HONG KONG (Reuters) - Hong Kong bank Dah Sing Financial Holdings Ltd (0440.HK) has agreed to sell its insurance business to China’s Thaihot Group Co Ltd (000732.SZ) for $1.4 billion, a source with direct knowledge of the matter told Reuters, in the city’s most expensive insurance deal ever.
The deal is the latest in a series of insurance M&A launched by Chinese investment firms as they seek to diversify risks out of a slowing economy. Chinese insurers and investment firms are also trying cut exposure to the renminbi on worries the currency may weaken further, eroding the value of their investments.
But the expansion out of their home market is coming at cost. Thaihot, a relative newcomer to the Hong Kong financial circle, is paying nearly three times Dah Sing insurance’s 2015 embedded value, said the source, who did not want to be named as the deal has not been made public.
In comparison, Belgian insurer Ageas AGEAS.BR last year sold its Hong Kong insurance unit to China-based asset manager JD Capital in a deal that was valued at 1.3 times the embedded value of the business.

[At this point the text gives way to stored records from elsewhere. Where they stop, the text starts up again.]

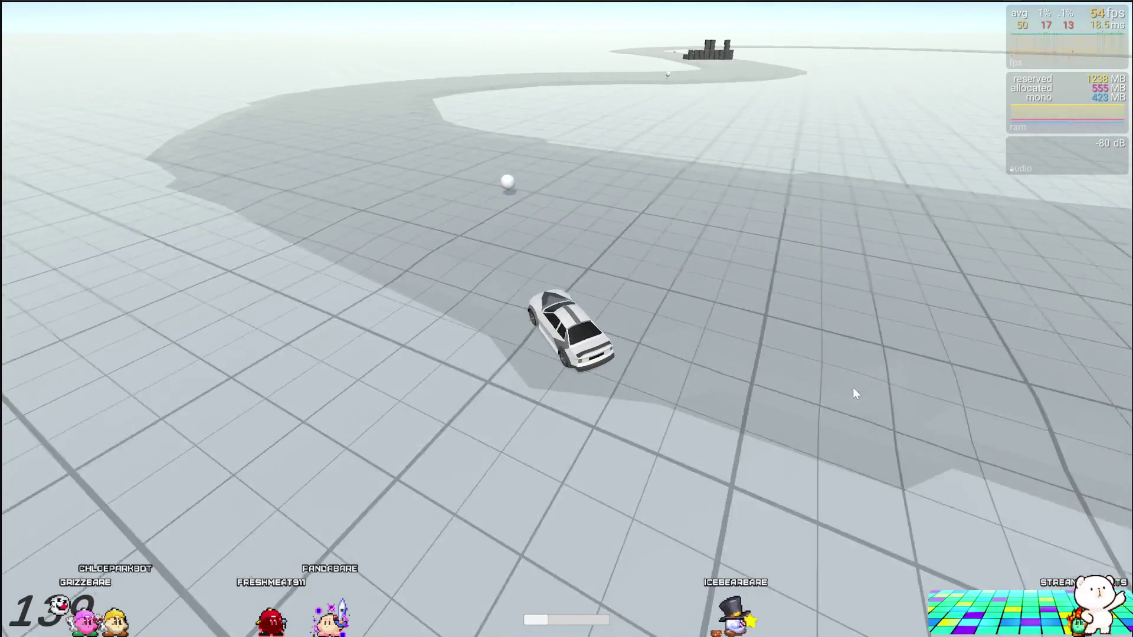
{"action": "key", "text": "w"}
{"action": "key", "text": "w"}
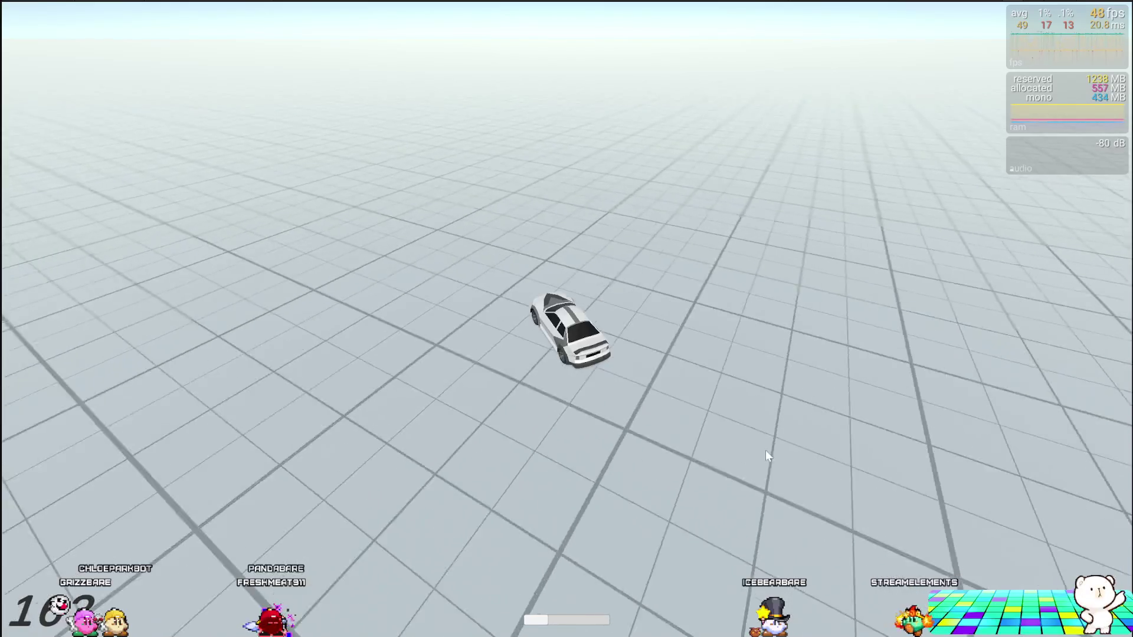
{"action": "key", "text": "space"}
{"action": "key", "text": "w"}
{"action": "key", "text": "w"}
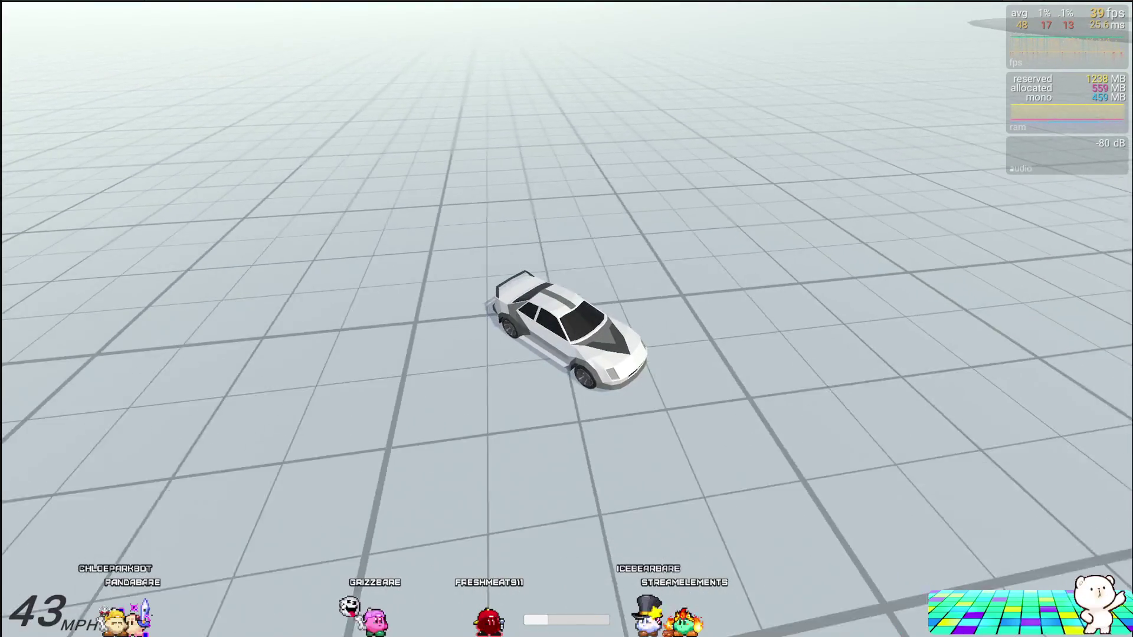
{"action": "key", "text": "alt+Tab"}
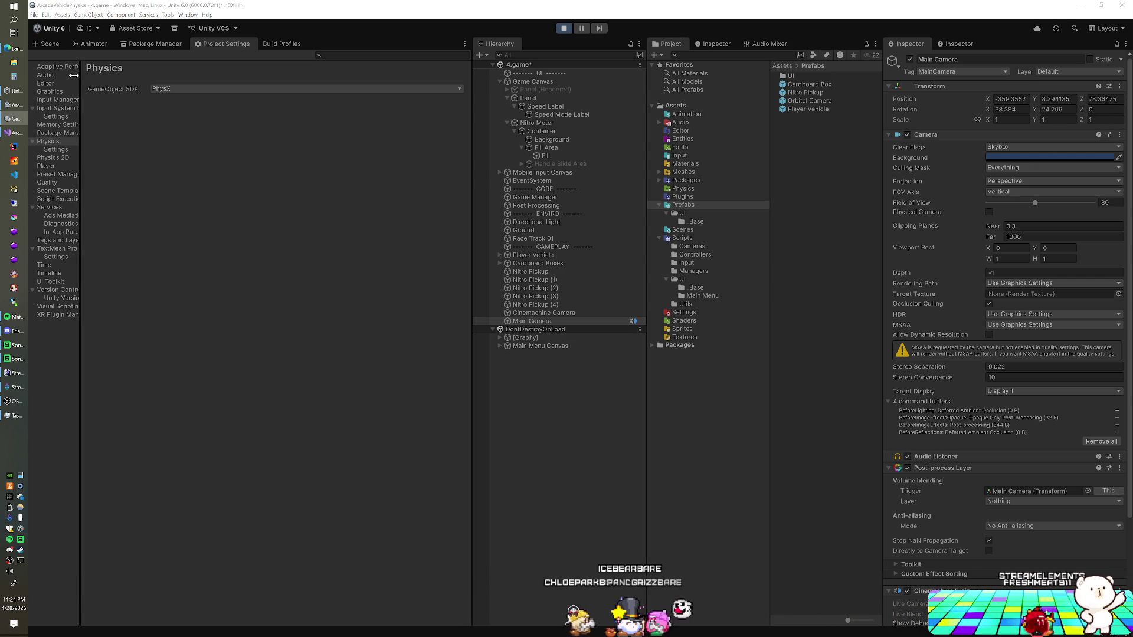
Show the track in the Scene view, select the Cinemachine Camera and list its Rotation Control options.
{"action": "key", "text": "ctrl+1"}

Embedded value is the net asset value of an insurer plus the present value of potential future profits from existing life and health insurance contracts.
Thaihot, whose business interests include real estate and financial services such as insurance, did not respond to telephone calls and an emailed request for comment outside regular business hours. The final deal value is nearly 40 percent higher than initially estimated.
If closed, it will add to a series of outbound Chinese acquisitions, which has reached $103 billion this year, against last year’s record $113 billion, Thomson Reuters data shows.
Hong Kong is a developed life insurance market, with a life and health insurance premium to GDP ratio of 13.4 percent in 2015, the second-highest in Asia, according to Swiss Re. Still, the market offers strong growth, with premiums forecast to grow 9.2 percent in 2016, making it attractive to new entrants.
Dah Sing is one of the last remaining family-run banks in Hong Kong and it has network of 70 branches in Hong Kong, Macau and on the mainland. A Dah Sing spokeswoman was not available for comment. The bank said in January it was reviewing strategic alternatives for its life insurance unit.
Thaihot has emerged as a surprise winner for the asset in a hotly contested auction that drew bids from as many as 20 firms, Reuters previously reported. Several global insurers including Canada’s Sun Life Insurance Inc (SLF.TO), Chinese property firm Country Garden Holdings Co (2007.HK) and China Taiping Insurance Holdings Co Ltd (0966.HK) had expressed interest in the sale.
Dah Sing's shares are up about 32 percent since the company announced a strategic review of its insurance business in January this year, strongly outperforming 5.8 percent rise in the broader Hang Seng index .HSI.